Graphs process

  • The Map operation
  1. Map When the MapTask is executed, the input data is from the HDFS Block. For example, if there are three files in a directory with the size of 5M, 10M, 150M, four Mapper files will be generated to process 5M, 10M, 128M, and 22M data respectively.
  2. After Partition is run by Mapper, MapReduce provides Partitioner interface, whose function is to determine which ReduceTask the current pair of output data should be processed according to the Key or Value and the number of Reduce. By default, the number of reduce tasks is modeled after the key is hashed. The default mode is used only to avoid data skew. Next, you need to write the data to a memory buffer. The buffer is used to collect Map results in batches to reduce disk I/O impact.

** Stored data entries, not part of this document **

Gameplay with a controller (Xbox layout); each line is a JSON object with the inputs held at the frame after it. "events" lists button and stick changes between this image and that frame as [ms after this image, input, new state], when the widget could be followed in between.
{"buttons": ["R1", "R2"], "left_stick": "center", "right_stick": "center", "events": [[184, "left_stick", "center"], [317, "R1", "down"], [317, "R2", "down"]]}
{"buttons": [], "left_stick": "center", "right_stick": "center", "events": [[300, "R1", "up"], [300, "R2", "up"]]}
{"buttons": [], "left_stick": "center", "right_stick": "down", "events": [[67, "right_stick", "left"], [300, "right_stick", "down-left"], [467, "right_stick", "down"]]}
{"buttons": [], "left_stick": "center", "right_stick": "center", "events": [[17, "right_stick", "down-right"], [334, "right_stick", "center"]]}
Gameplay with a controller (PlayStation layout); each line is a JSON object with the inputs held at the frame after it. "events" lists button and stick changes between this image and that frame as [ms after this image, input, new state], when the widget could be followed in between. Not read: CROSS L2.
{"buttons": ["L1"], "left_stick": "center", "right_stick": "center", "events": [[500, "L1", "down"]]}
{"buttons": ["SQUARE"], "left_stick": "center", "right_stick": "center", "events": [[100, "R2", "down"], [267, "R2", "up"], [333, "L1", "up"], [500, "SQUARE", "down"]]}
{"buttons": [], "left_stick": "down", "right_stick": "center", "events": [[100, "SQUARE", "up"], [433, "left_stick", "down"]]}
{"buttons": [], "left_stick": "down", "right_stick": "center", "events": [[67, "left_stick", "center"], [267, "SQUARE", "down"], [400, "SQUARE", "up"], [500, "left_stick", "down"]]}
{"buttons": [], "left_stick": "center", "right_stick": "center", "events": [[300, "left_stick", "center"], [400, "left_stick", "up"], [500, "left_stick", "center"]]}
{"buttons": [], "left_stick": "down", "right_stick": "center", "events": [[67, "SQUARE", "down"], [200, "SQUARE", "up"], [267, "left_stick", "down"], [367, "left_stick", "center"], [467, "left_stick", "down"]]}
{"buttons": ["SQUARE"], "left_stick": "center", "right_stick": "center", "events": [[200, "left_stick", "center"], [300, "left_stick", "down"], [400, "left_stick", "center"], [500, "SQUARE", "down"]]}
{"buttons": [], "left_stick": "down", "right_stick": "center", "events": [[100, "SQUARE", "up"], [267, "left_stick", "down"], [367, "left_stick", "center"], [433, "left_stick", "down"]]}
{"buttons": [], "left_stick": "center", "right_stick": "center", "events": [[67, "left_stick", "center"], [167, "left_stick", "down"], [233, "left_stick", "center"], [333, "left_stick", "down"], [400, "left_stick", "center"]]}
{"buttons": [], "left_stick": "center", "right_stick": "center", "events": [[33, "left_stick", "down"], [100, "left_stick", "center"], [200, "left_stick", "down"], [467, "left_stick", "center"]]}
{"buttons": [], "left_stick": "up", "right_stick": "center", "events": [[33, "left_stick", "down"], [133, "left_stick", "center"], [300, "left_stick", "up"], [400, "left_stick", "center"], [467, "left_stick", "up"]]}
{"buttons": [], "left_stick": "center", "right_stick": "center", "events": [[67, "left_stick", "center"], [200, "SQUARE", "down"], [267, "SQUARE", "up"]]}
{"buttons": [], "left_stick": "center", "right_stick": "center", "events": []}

  3. Splil: Spill this important process is performed by the Spill thread. The Spill thread starts to work as soon as it receives the “command” from the Map task, which is called SortAndSpill. The Map output is processed by the Collector, and each Map task continuously outputs key-value pairs to a circular data structure, Kvbuffer, constructed in memory, with a default size of 100M. The size of the memory buffer is limited and the default is 100MB. Through graphs. Task. IO. Sort. MB (default: 100) parameters to adjust. You can adjust it according to the hardware, especially the memory size. If you increase the memory size, the number of disk spill times will be reduced. If the memory size is sufficient, the performance will be significantly improved. Spill usually starts to spill at 80% of the Buffer size (because other threads may be writing data to the Buffer while it is spill). By graphs. The map. Sort. Spill. Percent (default: 0.80).
  4. Combine(optional): When Combiner exists, map results are combined according to the functions defined by Combiner. When does Combiner operate? And Map in a JVM, is determined by the parameters of the min.num.spill.for.com bine, the default is 3, that is, the number of files by default spill to be performed when there are three combine operation, reduce disk data finally
  5. Merge: A Map Task generates many spill files during calculation. These spill files are merged before the Map Task ends. This process is called Merge. Graphs. Task. IO. Sort. Factor (default: 10), representatives of the merge of most at the same time, the merge of spill, if there are 100 spill a file, this is not a complete the merge process, this time need large graphs. Task. IO. Sort. Factor (default: 10) to reduce the number of merge operations, thereby reducing disk operations.
  6. Compress(Optional): Reduces disk I/O and network I/O. You can also perform the following operations: Compress. You can Compress spill and merge files. Intermediate result is very big, IO bottleneck when compression is very useful, can press through mapreduce.map.output.com (default: If the value is set to true, data will be compressed and written to disks. Data read is compressed and needs to be decompressed. In actual experience, the bottleneck of Hive running in Hadoop is USUALLY I/O, not CPU. Lzo, BZip2 Lzma etc., including Lzo is a more balanced choice, the mapreduce.map.output.com codec (default: Org.apache.hadoop.io.com press. DefaultCodec) parameter Settings. However, this process consumes CPU and is suitable for large I/O bottlenecks.
  • Reduce the operating
  1. The Copy process. Simply pull the data. The Reduce process starts some data copy threads (Fetcher) and requests the NodeManager where MapTask resides to obtain the output file of MapTask through HTTP. Since MapTask has long since ended, these files are managed by NodeManager.
  2. The Merge phase. The Merge action on the Map end stores data copied from different Map ends in the array. The copied data is stored in the memory buffer first. When the amount of data in the memory reaches a certain threshold, the Merge function is enabled. Similar to the Map side, this is also the write overflow process. A large number of write overflow files are generated on the disk, and these files are merged.
  3. Output file from the Reducer. After constantly merging, a “final file” is generated. This file can be stored on disk or in memory, which is the default. The Shuffle process ends only when the input files have been scheduled.